Is there an easier way of achieving this that I am missing?
Background: My company's web-app is in fact several completely separated apps that have minimal effect on one another. That's why it doesn't make any sense to keep them under a single project - so I'm using separate projects. However, since I started migrating and writing new apps in ReactJS (using Webpack for bundling) I find many opportunities for reuse, in order to avoid code duplication and to avoid downloading common resources again after another app already fetched them:
I'm using specific versions of 3rd party npm modules - so no reason to bundle them over and over again - and no reason to upload them to the server more than once (for all the projects).
How do you share package.json fixed versions across projects?
Do you bundle all/groups of npm modules together or each separately? I want to get everything from the server for cases of on-premise deployment.

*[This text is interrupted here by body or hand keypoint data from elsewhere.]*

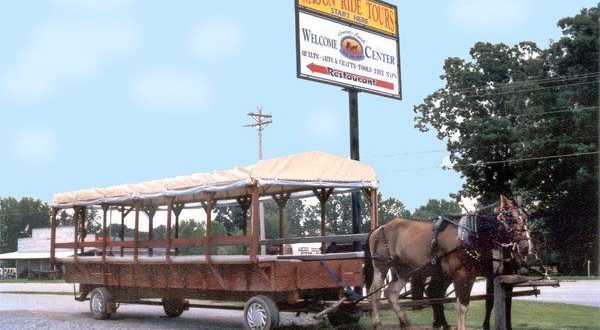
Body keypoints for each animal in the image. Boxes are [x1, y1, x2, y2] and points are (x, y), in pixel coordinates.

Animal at [364, 196, 528, 330]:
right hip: (382, 266)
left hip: (404, 270)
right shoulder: (460, 275)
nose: (526, 246)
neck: (468, 235)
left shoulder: (471, 276)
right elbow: (461, 307)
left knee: (391, 293)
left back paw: (405, 321)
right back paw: (377, 322)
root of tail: (379, 228)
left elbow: (465, 305)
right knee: (375, 291)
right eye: (512, 219)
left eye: (526, 218)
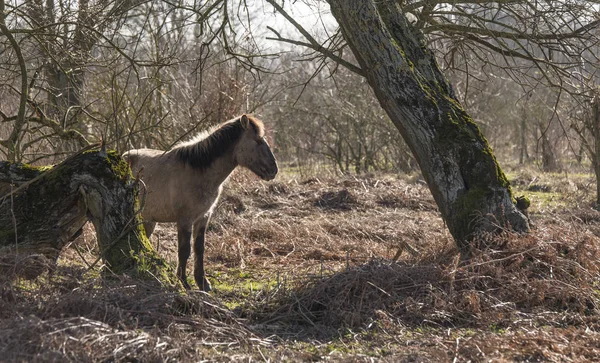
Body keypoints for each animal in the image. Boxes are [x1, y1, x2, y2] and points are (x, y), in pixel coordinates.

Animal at [125, 115, 280, 292]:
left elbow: (199, 249)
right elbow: (184, 250)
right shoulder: (185, 220)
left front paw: (203, 283)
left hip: (148, 220)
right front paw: (183, 282)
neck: (198, 171)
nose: (273, 170)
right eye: (258, 141)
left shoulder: (203, 217)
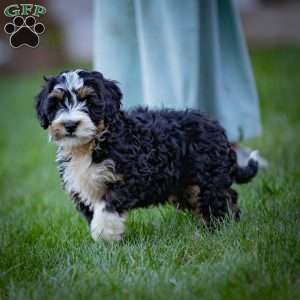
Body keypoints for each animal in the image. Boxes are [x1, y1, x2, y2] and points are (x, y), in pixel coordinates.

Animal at [34, 69, 256, 241]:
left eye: (88, 100)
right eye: (56, 104)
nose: (70, 125)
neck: (91, 144)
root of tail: (218, 128)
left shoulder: (135, 176)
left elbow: (108, 205)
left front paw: (104, 232)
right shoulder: (80, 189)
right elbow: (93, 213)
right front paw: (106, 242)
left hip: (208, 175)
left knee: (218, 200)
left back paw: (218, 230)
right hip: (187, 186)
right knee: (219, 198)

What measures to you take to make sure you don't forget to re-bundle the node modules in case you decided to update one of them?
Similar question goes for font files (keeping the font on the server and another font for icons)
common style sheets
common JS code - like utils & common
common web.config configurations
common images (currently some of them are inline in different bundles)
and last - common components - how do you share them? Do you use a separate project and publish to npm? symlink?
Or maybe, after all, I should go with a monorepo? And how?
You could create a separate project, my_modules, which is just a manifest of the shared, common packages. You'd have a package.json with all the common modules, and a single index.js which does something like:
import React, { Component, PropTypes } from 'react';
import moment from 'moment';
export { React, Component, PropTypes, moment };
Then, you'd publish this new my_modules project to github, and install that in your other projects.
import { React, Component, PropTypes } from 'my-modules';
Every time you change a package, you'd increment the version, and then update that version in your projects (which is still a bit of a pain, but you could use something like greenkeeper.io to ensure they don't get stale).
Similarly, you can do the same thing for just about everything else you've mentioned, although you don't want to go overboard with this; you should only share standard assets that doesn't change very often, and keep project-specific assets in their own repo.
EDIT: wanted to add, for React components, this is actually a really good practice, because it forces you to write generalized, independent components. You can use something like React Storybook to create these components in isolation. You can publish one master package with all the packages, individual components as packages, or somewhere in between (eg. all Form components in one package). Either way, though, they can still share a repo for convenience.